== YOUR GOAL ==
Would you reproduce the data below exactly, please, leaving out its images?
EXTRACTED RECORDS section start
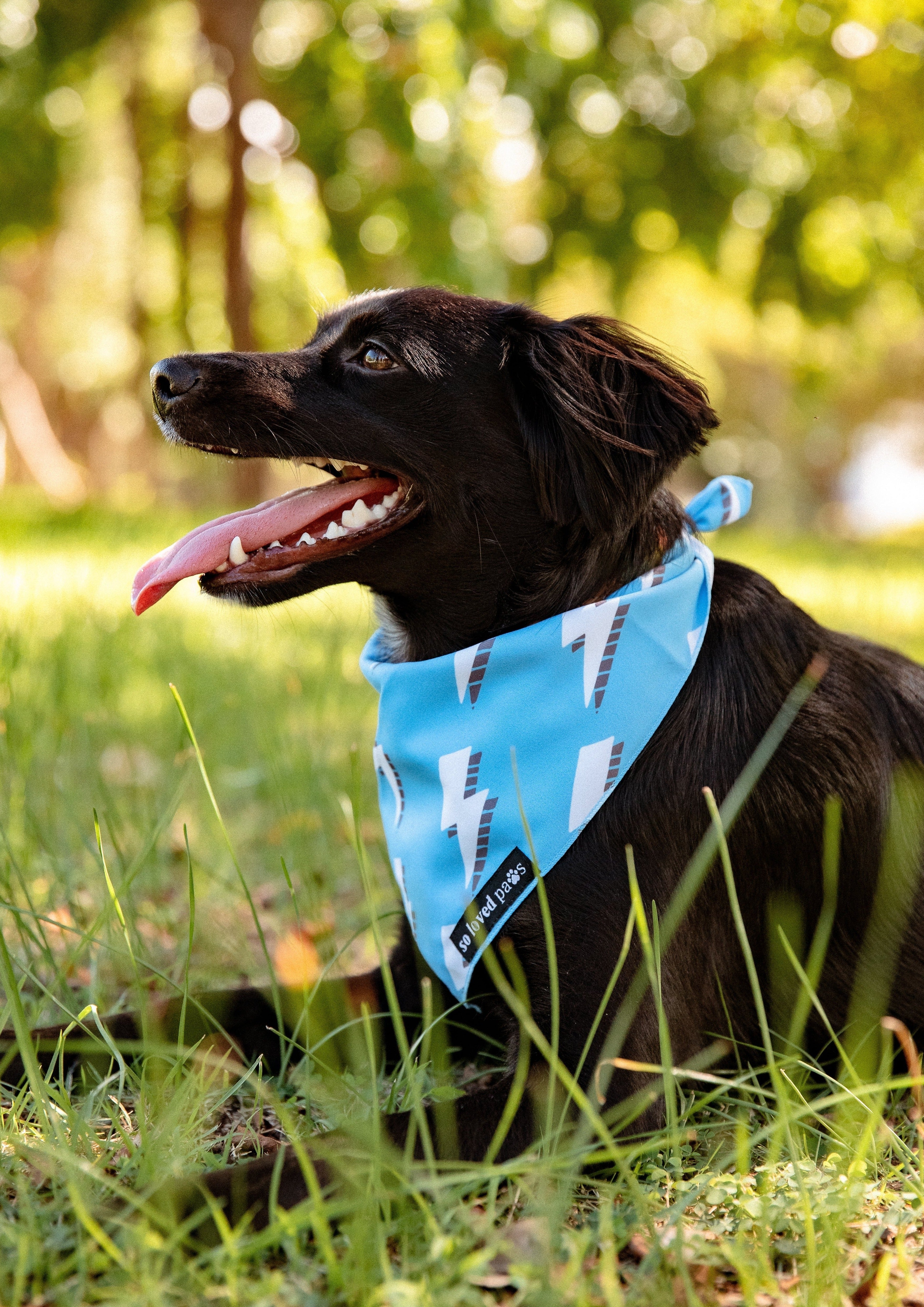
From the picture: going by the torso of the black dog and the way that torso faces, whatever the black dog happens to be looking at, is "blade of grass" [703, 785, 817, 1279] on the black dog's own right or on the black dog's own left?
on the black dog's own left

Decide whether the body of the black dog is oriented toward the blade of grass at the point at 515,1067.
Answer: no

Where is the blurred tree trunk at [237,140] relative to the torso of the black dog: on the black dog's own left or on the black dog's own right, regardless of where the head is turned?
on the black dog's own right

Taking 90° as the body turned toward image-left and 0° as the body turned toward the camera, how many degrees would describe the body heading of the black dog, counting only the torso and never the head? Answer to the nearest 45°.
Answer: approximately 90°

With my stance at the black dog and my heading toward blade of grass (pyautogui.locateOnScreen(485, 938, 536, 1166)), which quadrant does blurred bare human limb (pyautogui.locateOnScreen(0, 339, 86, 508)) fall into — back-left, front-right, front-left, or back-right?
back-right

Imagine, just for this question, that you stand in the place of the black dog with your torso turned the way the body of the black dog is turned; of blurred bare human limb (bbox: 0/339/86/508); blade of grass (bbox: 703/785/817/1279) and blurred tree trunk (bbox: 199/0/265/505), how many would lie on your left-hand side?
1

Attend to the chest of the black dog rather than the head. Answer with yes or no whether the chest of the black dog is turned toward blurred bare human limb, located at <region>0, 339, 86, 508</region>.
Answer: no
EXTRACTED RECORDS section end
== ANSWER SECTION ==
From the picture: going by the torso of the black dog and the way that torso faces, whatever the black dog happens to be looking at, is "blade of grass" [703, 785, 817, 1279] on the black dog's own right or on the black dog's own left?
on the black dog's own left

Decide whether the body of the black dog is oriented toward the blade of grass at the point at 515,1067.
Answer: no

Where is the blurred tree trunk at [237,140] relative to the torso of the black dog: on the black dog's own left or on the black dog's own right, regardless of where the head is turned?
on the black dog's own right

Taking 90° as the body turned toward image-left and 0° as the body turned toward the camera, how many degrees would describe the body heading of the black dog, counting only the torso and never the head? Answer to the nearest 45°.
Answer: approximately 90°

With my stance at the black dog and my heading toward blade of grass (pyautogui.locateOnScreen(485, 938, 536, 1166)), which quadrant does blurred bare human limb (pyautogui.locateOnScreen(0, 339, 86, 508)) fall into — back-left, front-right, front-left, or back-right?
back-right

Imagine, just for this question, that you stand in the place of the black dog with your torso turned the way the body of the black dog is turned; of blurred bare human limb (bbox: 0/339/86/508); blade of grass (bbox: 703/785/817/1279) and blurred tree trunk (bbox: 199/0/265/505), how many would lie on your left-hand side?
1

Attend to the chest of the black dog rather than the head. Answer with yes or no whether the chest of the black dog is turned toward blurred bare human limb, located at <region>0, 339, 86, 508</region>.
Answer: no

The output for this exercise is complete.